In an article about the influences of console games on the development of DX10 PC based video games PC News interviews Mark Rein - CEO of Epic Games and he had some interesting things to say - read more!
Mark doesn't expect developers to try to get the most out of PC-hardware with DirectX 10 games, according to him developers will mainly focus their developing efforts on console-games.
The ever increasing differences between high-end and low-end PCs is a part of the problem because this results in hugely different Window performance ratings. This makes the Windows a less economically viable platform for High-end PC games. The coming years will be booming years for the console industry according to mr. Rein. Developers will invest in console-games because they will provide the biggest net-return.
Rein thinks that only some developers will make use of DirectX 10 capabilities for their PC games which will hardly provide improvements over console-visuals. Rein predicts that during the next 5 years, PC games will be nothing more than slightly polished versions of their console counterparts. The difference will be found in the higher PC-monitor resolution, higher frame-rates and enhanced special effects. Epic Games is doing exactly that with the upcoming PC-version of Gears of War that is scheduled for release late 2007. I myself have actually played the Gears of Wars PC-demo on my Vista PC running on a 3.4Ghz Intel P4 CPU and 6600GTS Nvidia card and a Vista Windows Rating of 4.6 and I was only able to play the game at 640x480 at the lowest graphical quality, whereas the game is unplayable when I increase the graphics-settings comparable to a Xbox 360 high-def resolution. My system is quite adequate for regular computer tasks, encoding video, media center stuff, emulation stuff, retro-gaming but not for playing the latest PC games.

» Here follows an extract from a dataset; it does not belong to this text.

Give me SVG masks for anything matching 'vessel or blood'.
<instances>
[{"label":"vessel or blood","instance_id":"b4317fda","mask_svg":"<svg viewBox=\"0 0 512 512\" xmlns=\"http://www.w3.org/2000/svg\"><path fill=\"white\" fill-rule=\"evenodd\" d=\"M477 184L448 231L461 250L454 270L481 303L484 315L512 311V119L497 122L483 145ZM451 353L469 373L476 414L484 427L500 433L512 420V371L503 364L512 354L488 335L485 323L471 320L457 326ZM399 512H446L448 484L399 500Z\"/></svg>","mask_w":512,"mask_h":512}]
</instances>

The difference between Xbox and Xbox 360 on a regular TV set are very hard to notice - some games even seem to run better on the old system. A good example is Need for speed most wanted that runs smooth on the old box but the 360 incarnation suffers from stuttering and inconsistent frame-rates. Only when you connect the next-gen consoles to a high-def output the differences become clear. According to Mark Rein only the future successors of the current consoles will be able to significantly enhance the graphical capabilities in such a way that it is very obvious to the untrained eye.